** Text excerpt follows **

The biggest answer here is, send bigger batches to the GPU :slight_smile:

Aside from that, if your LOD scheme can handle data not being loaded immediately, you might try streaming data in another thread : map the VBO in main thread (or whichever does all the GL calls), pass the pointer to a loader thread, then signal the 1st thread when loading is done to unmap the buffer and start using the data.

its also worth saying that i don’t intend to send anything close to a million batches a second to teh gpu. i also am not designing the system with the intention of maximizing teh gpu across the board. it is meant to be a simulation environment, meaning that it shouldn’t require much more than 10% of the total frame time.
Even more reason to dump extra calculations. If you are minimizing CPU load and aren’t pushing the GPU, it seems kind of silly to do extra CPU work to cut down on the GPU load :slight_smile:

ok, there is a lot in this last post to respond to, so i’m not going to attempt to detangle all of the quotes. i have two windows open, and i’m just going to dictate between the two, and not miss any points.

as for holes in meshes. the way i imagine it, this system is really designed to kick in once the camera gets close enough to a mesh, that normal geometry like holes, could already be built into the base mesh. its really a system for fully parameterized meshes, like a nurbs model for instance. the idea is to never have visible jagged edges in your geometery.

however it can be used in a projective fashion to build very complex geometry out of a very simple base mesh. a model of earth out of a dipyramid for instance. a simple plane with holes, coming out of a single plane for instance, would be best modeled probably with a raytracing csg type system. that is you would have your plane, and then maybe subtractive cylinders embedded in it.

your right, that it is impossible to derive detail that just isn’t there… that is just a fact of reality. if you wanted to smooth a polygonal model for instance, you would be basicly just left with the task of parameterizing every triangle, by fitting curves to the mesh, essentially turning it into a parameterized patch (nurbs) type mode.

** End of Text excerpt **
** Given material follows **

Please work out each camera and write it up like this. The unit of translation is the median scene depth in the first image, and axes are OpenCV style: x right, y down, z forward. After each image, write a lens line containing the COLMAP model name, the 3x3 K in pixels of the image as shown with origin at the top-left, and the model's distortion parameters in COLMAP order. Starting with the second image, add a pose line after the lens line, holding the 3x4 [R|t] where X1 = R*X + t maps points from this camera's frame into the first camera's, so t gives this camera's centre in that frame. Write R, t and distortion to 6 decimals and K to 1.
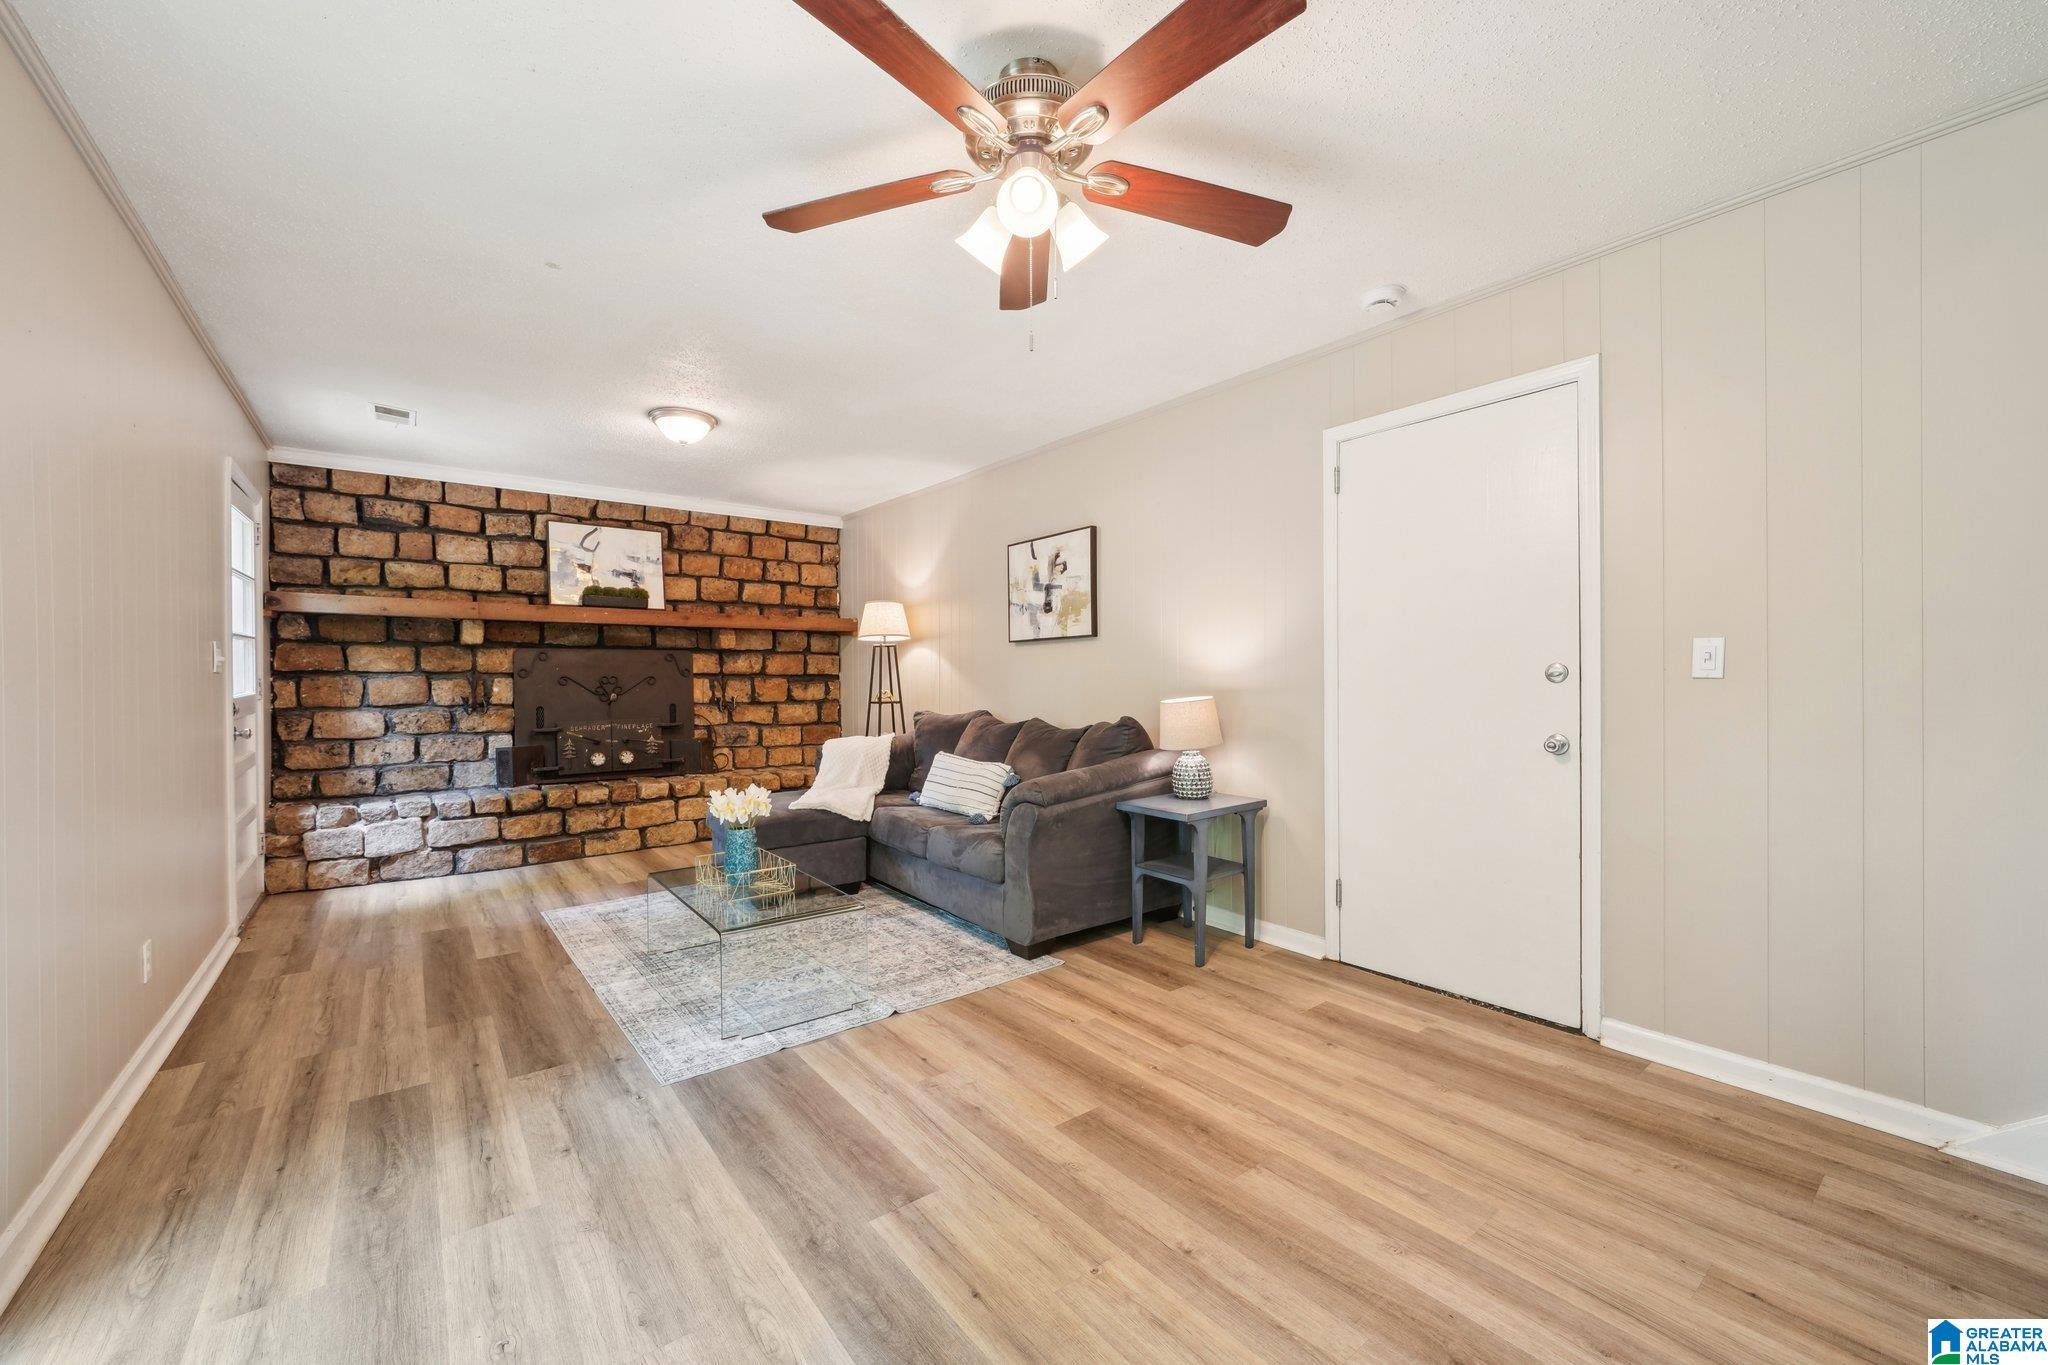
lens RADIAL K [[808.1, 0, 1022.9], [0, 808.1, 679.4], [0, 0, 1]] dist [-0.009620, 0.001766]
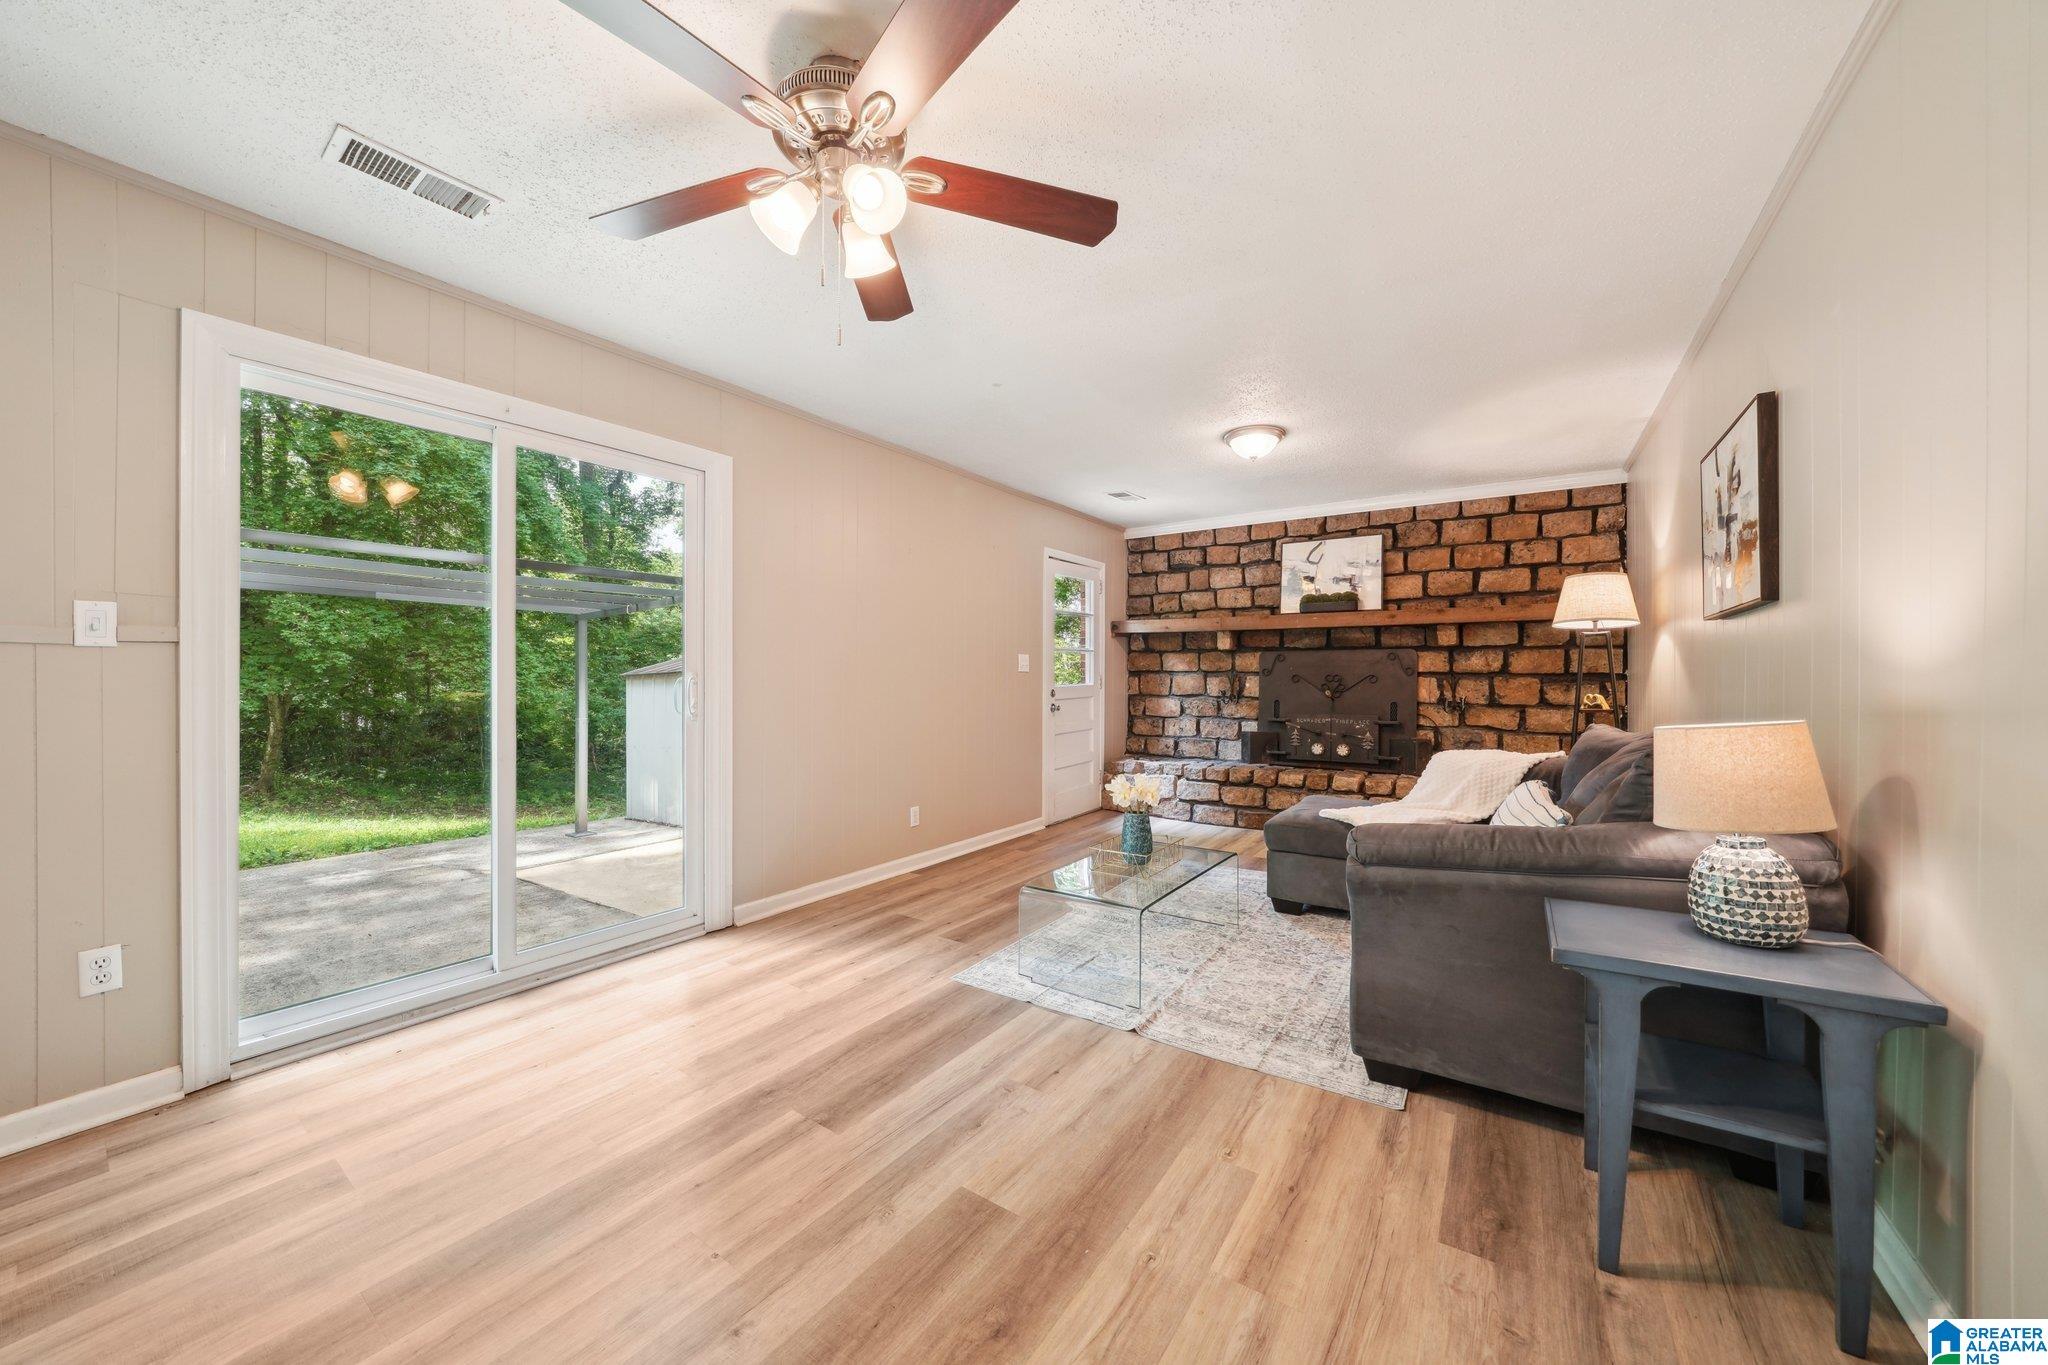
lens RADIAL K [[719.6, 0, 1020.3], [0, 719.6, 673.7], [0, 0, 1]] dist [-0.021030, -0.000023]
pose [[0.299508, 0.000310, -0.954094, 0.346828], [-0.006608, 0.999977, -0.001749, -0.001030], [0.954071, 0.006828, 0.299503, 0.358890]]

** End of Given material **

From the forum thread on GPU batching above, copy word for word the part that opens with the words containing "its also worth" and closes with "miss any points.".

its also worth saying that i don’t intend to send anything close to a million batches a second to teh gpu. i also am not designing the system with the intention of maximizing teh gpu across the board. it is meant to be a simulation environment, meaning that it shouldn’t require much more than 10% of the total frame time.
Even more reason to dump extra calculations. If you are minimizing CPU load and aren’t pushing the GPU, it seems kind of silly to do extra CPU work to cut down on the GPU load :slight_smile:

ok, there is a lot in this last post to respond to, so i’m not going to attempt to detangle all of the quotes. i have two windows open, and i’m just going to dictate between the two, and not miss any points.